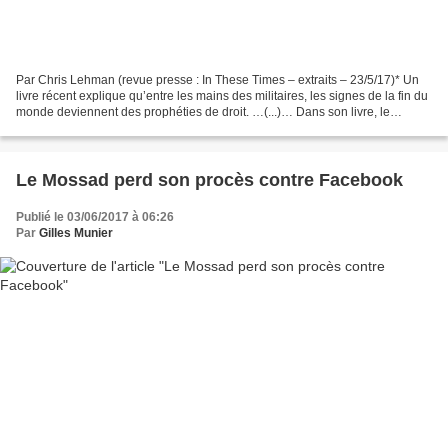
Par Chris Lehman (revue presse : In These Times – extraits – 23/5/17)* Un
livre récent explique qu’entre les mains des militaires, les signes de la fin du
monde deviennent des prophéties de droit. …(...)… Dans son livre, le
syndrome américain : l’Apocalypse,...
Le Mossad perd son procès contre Facebook
Publié le 03/06/2017 à 06:26
Par
Gilles Munier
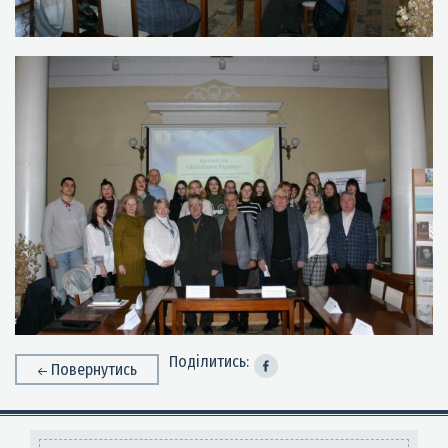
Поділитись:
Повернутись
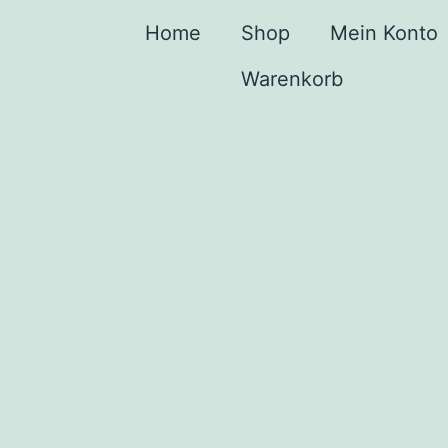
Home
Shop
Mein Konto
Warenkorb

+ + + + + + +

■ Your goal
Copy every line of text from the records word for word, in the same order, and leave the pictures out of your answer.

■ Solved problem
Par Chris Lehman (revue presse : In These Times – extraits – 23/5/17)* Un
livre récent explique qu’entre les mains des militaires, les signes de la fin du
monde deviennent des prophéties de droit. …(...)… Dans son livre, le
syndrome américain : l’Apocalypse,...
Le Mossad perd son procès contre Facebook
Publié le 03/06/2017 à 06:26
Par
Gilles Munier
Поділитись:
Повернутись
Home
Shop
Mein Konto
Warenkorb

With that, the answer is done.